The fact of the matter is, in some cases, an infinite series of numbers that go into infinity can actually have a sum result generated. That's right. In SOME cases, you can add ALL of infinity and get a true number result. For this example's sake, we are going to use a normalized rate, which is an unchanging number that is multiplied by the previous answer.

 

For example, 1, 2, 4, 8, 16... this infinite series goes on forever, and as you can tell, the constant being multiplied by the previous is 2. 1 * 2 = 2. 2 * 2 = 4. 4 * 2 = 8. 8 * 2 = 16, and so on. Now, rates by no means have to be whole numbers. What happens if we start at 10 with a rate of .5? 10, 5, 2.5, 1.25, .625, .3125, and so on.
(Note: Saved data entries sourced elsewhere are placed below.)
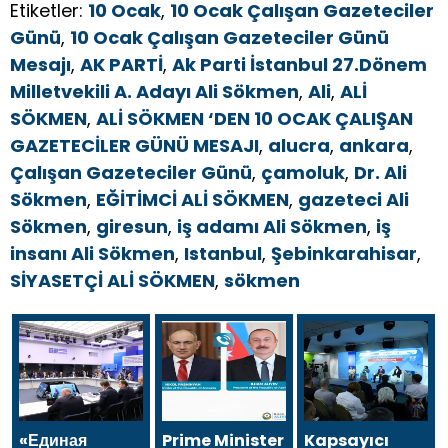
Etiketler:
10 Ocak
,
10 Ocak Çalışan Gazeteciler
Günü
,
10 Ocak Çalışan Gazeteciler Günü
Mesajı
,
AK PARTİ
,
Ak Parti İstanbul 27.Dönem
Milletvekili A. Adayı Ali Sökmen
,
Ali
,
ALİ
SÖKMEN
,
ALİ SÖKMEN ‘DEN 10 OCAK ÇALIŞAN
GAZETECİLER GÜNÜ MESAJI
,
alucra
,
ankara
,
Çalışan Gazeteciler Günü
,
çamoluk
,
Dr. Ali
Sökmen
,
EĞİTİMCİ ALİ SÖKMEN
,
gazeteci Ali
Sökmen
,
giresun
,
iş adamı Ali Sökmen
,
iş
insanı Ali Sökmen
,
Istanbul
,
Şebinkarahisar
,
SİYASETÇİ ALİ SÖKMEN
,
sökmen
«Единая
Prime Minister
Kapsayıcı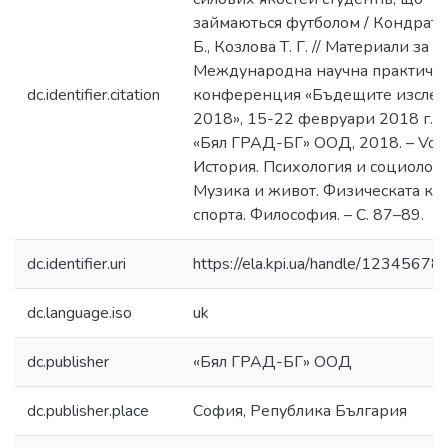
займаються футболом / Кондрато
Б., Козлова Т. Г. // Материали за Х
Международна научна практичн
dc.identifier.citation
конференция «Бъдещите изслед
2018», 15-22 февруари 2018 г. –
«Бял ГРАД-БГ» ООД, 2018. – Volu
История. Психология и социологи
Музика и живот. Физическата кул
спорта. Философия. – С. 87–89.
dc.identifier.uri
https://ela.kpi.ua/handle/1234567
dc.language.iso
uk
dc.publisher
«Бял ГРАД-БГ» ООД
dc.publisher.place
София, Република България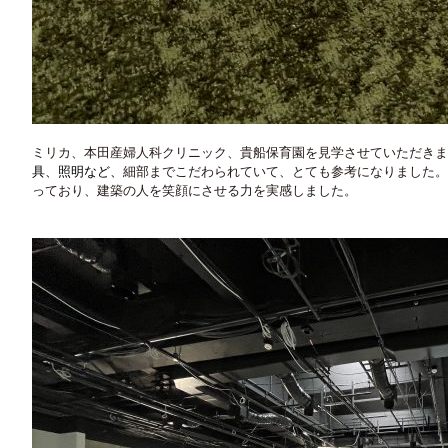
ミリカ、本田産婦人科クリニック、貴船保育園を見学させていただきま
具、照明など、
細部までこだわられていて、とても参考になりました。
っており、建築の人を笑顔にさせる力を実感しました。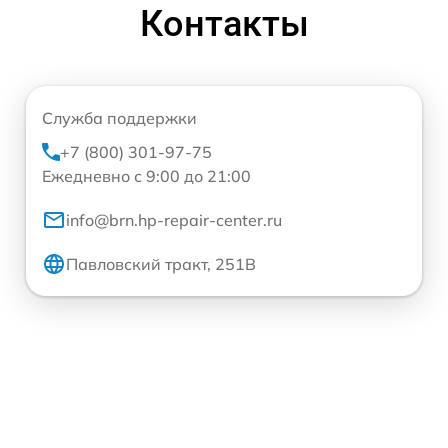
Контакты
Служба поддержки
+7 (800) 301-97-75
Ежедневно с 9:00 до 21:00
info@brn.hp-repair-center.ru
Павловский тракт, 251В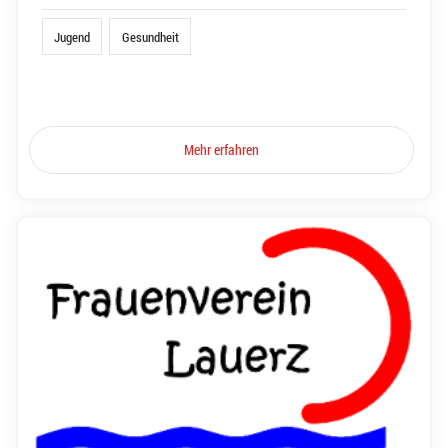
Jugend
Gesundheit
Mehr erfahren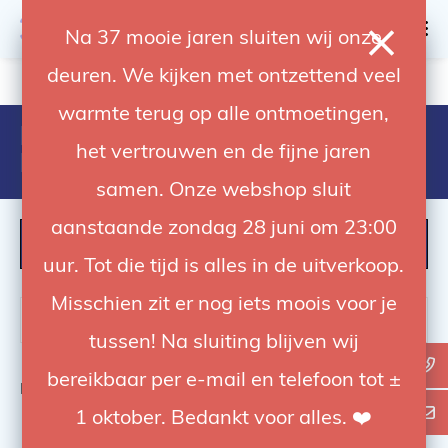
0
Na 37 mooie jaren sluiten wij onze
deuren. We kijken met ontzettend veel
4.92 / 5
op trusted shops
warmte terug op alle ontmoetingen,
Producten getagd met Aputure
het vertrouwen en de fijne jaren
Light Storm LS C300D MKII
samen. Onze webshop sluit
aanstaande zondag 28 juni om 23:00
FILTER
uur. Tot die tijd is alles in de uitverkoop.
Misschien zit er nog iets moois voor je
tussen! Na sluiting blijven wij
bereikbaar per e-mail en telefoon tot ±
Bekijk
0
van de 0 producten
1 oktober. Bedankt voor alles. ❤️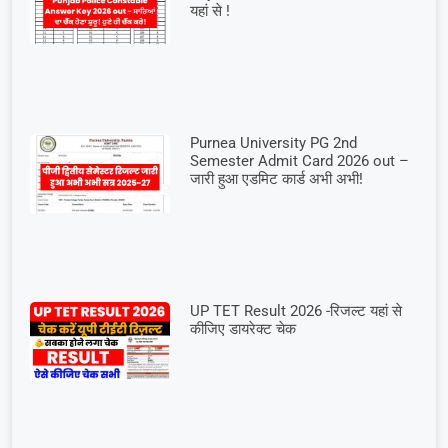
यहां से !
Purnea University PG 2nd
Semester Admit Card 2026 out –
जारी हुआ एडमिट कार्ड अभी अभी!
UP TET Result 2026 -रिजल्ट यहां से
कीजिए डायरेक्ट चेक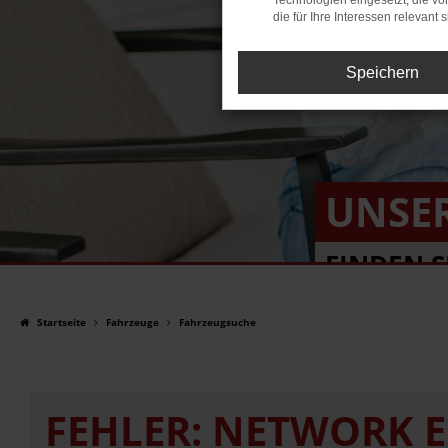
Technologien eingesetzt, die v
die für Ihre Interessen relevant s
Speichern
UNSE
FINDEN S
Startseite
Fahrzeuge
Fahrzeugsuche
FEHLER: NETWORK 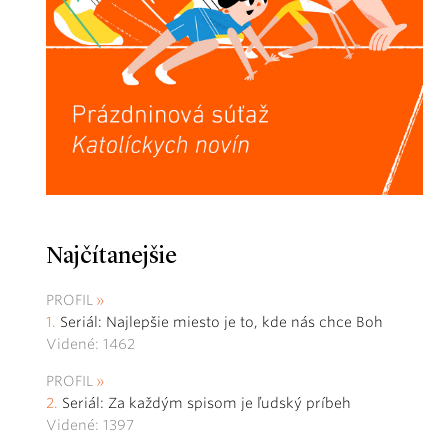
Najčítanejšie
PROFIL
Seriál: Najlepšie miesto je to, kde nás chce Boh
Videné: 1462
PROFIL
Seriál: Za každým spisom je ľudský príbeh
Videné: 1397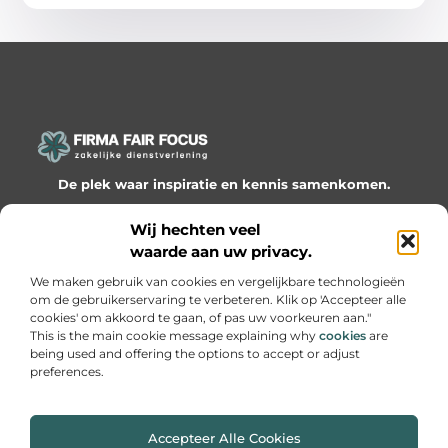
De plek waar inspiratie en kennis samenkomen.
Ontdek onze blogs en artikelen en laat je verrassen door
Wij hechten veel
waardevolle inzichten en nieuwe ideeën!
waarde aan uw privacy.
Bericht categorie
We maken gebruik van cookies en vergelijkbare technologieën
om de gebruikerservaring te verbeteren. Klik op 'Accepteer alle
cookies' om akkoord te gaan, of pas uw voorkeuren aan."
This is the main cookie message explaining why
cookies
are
being used and offering the options to accept or adjust
Onze informatie
preferences.
Website linkbuilding: hoe je slimme netwerken bouwt voor groei
Geld online verdienen: hoe je van passie een inkomen maakt
Accepteer Alle Cookies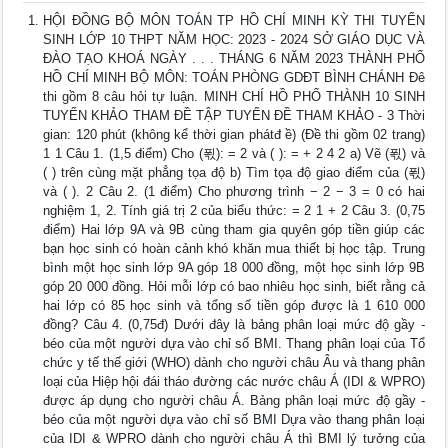
HỘI ĐỒNG BỘ MÔN TOÁN TP HỒ CHÍ MINH KỲ THI TUYỂN
SINH LỚP 10 THPT NĂM HỌC: 2023 - 2024 SỞ GIÁO DỤC VÀ
ĐÀO TẠO KHOÁ NGÀY . . . THÁNG 6 NĂM 2023 THÀNH PHỐ
HỒ CHÍ MINH BỘ MÔN: TOÁN PHÒNG GDĐT BÌNH CHÁNH Đê
thi gồm 8 câu hỏi tự luận. MINH CHÍ HỒ PHỐ THÀNH 10 SINH
TUYỂN KHẢO THAM ĐỀ TẬP TUYỂN ĐỀ THAM KHẢO - 3 Thời
gian: 120 phút (không kể thời gian phátđ ề) (Đề thi gồm 02 trang)
1 1 Câu 1. (1,5 điểm) Cho (푃): = 2 và ( ): = + 2 4 2 a) Vẽ (푃) và
( ) trên cùng mặt phẳng tọa độ b) Tìm tọa độ giao điểm của (푃)
và ( ). 2 Câu 2. (1 điểm) Cho phương trình − 2 − 3 = 0 có hai
nghiệm 1, 2. Tính giá trị 2 của biểu thức: = 2 1 + 2 Câu 3. (0,75
điểm) Hai lớp 9A và 9B cùng tham gia quyên góp tiền giúp các
bạn học sinh có hoàn cảnh khó khăn mua thiết bị học tập. Trung
bình một học sinh lớp 9A góp 18 000 đồng, một học sinh lớp 9B
góp 20 000 đồng. Hỏi mỗi lớp có bao nhiêu học sinh, biết rằng cả
hai lớp có 85 học sinh và tổng số tiền góp được là 1 610 000
đồng? Câu 4. (0,75đ) Dưới đây là bảng phân loại mức độ gầy -
béo của một người dựa vào chỉ số BMI. Thang phân loại của Tổ
chức y tế thế giới (WHO) dành cho người châu Âu và thang phân
loại của Hiệp hội đái tháo đường các nước châu Á (IDI & WPRO)
được áp dụng cho người châu Á. Bảng phân loại mức độ gầy -
béo của một người dựa vào chỉ số BMI Dựa vào thang phân loại
của IDI & WPRO dành cho người châu Á thì BMI lý tưởng của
Now, despite that these numbers will go into INFINITY...you'll constantly be dividing by half, you can actually get a REAL SUMMATION of ALL the infinity numbers. The formula for this is

 

while -1 < rate < 1 (in our example rate = .5 which is between -1 and 1)

then

 

First number (in this example, 10)

-------------- (divided by)

1 - rate [in this example, (1 - .5)]

 

so our problem would be

 

10 divided by (1 - .5)

 

Do we get an error? Do we get an infinite number that goes on forever? Actually, no. If we were to take our example of 10 (10), then adding 5 (15), then adding 2.5 (17.5), and so on to infinity, we would eventually have a total sum of 20. Crazy, eh?

 

What does this prove? At some point, a decimal number going on into infinity and the difference between it and another number much like it becomes so immeasurable that there is no difference, at all and it equals each other. Despite there always being a halfway point the ball breaches, for the halfway point eventually is SO small that the halfway point ceases to exist and the ball reaches its destination.

 

So yes, .9 may not = 1. .9999999 may not = 1. But eventually .99999999999999999... to infinity becomes so small it breaches the immeasurable point and it equals 1. If it didn't, then no object in time or space would be able to ever reach its destination.

[Alexrd]

That's a paradox.

 

P.S: 0.999...

[Boba Rhett]

Yo dawg, I heard you liked rational numbers so we put all of the rational numbers contained within 1 inside of .999 repeating so you can have them contain the same set of rational numbers and therefor equal each other.

[Pho3nix]

I got dizzy

[Lady Jedi]

Yeah, I stopped reading after the baseball got where it was going. But seriously just round .9999999........ and it's totally 1. 0_o

[Boba Rhett]

Saw this and thought of this thread.

[mimartin]

I'd rather have a whole beer than .99999999... of a beer. Even if they are the same.

[Darth Avlectus]

By simply rounding up to the nearest whole number maybe? We're essentially talking about that theory that you could keep dividing by half and either add it ant never reach 1 or subtract it and never reach zero.

 

There's a point at which the numbers are so infinitesimally small it isn't even negligible anymore to count, it just might as well be nothing in a practical sense relative to the scale you started. +1/2, +1/4, +1/8, +1/16, +1/32, +1/64... Percents of percents, I mean, we're splitting hairs here and doing all this math...for what? You could keep scaling down in theory but if every point up or down is half the distance of the last, from last, that it was to the prior, its insignificance to the original scale grows accordingly.

 

Since it's practically nothing after a certain point you might as well say the addition/subtraction or just movement, has simply stopped. You could add another '9' to .99999999...... Most folks (and almost all calculators) would just simply round it out.

[90SK]

I was never one for mathematics. This concept is interesting, and seems accurate and sensible like most math, but I don't really see any practical applications apart from theoretical demonstrations.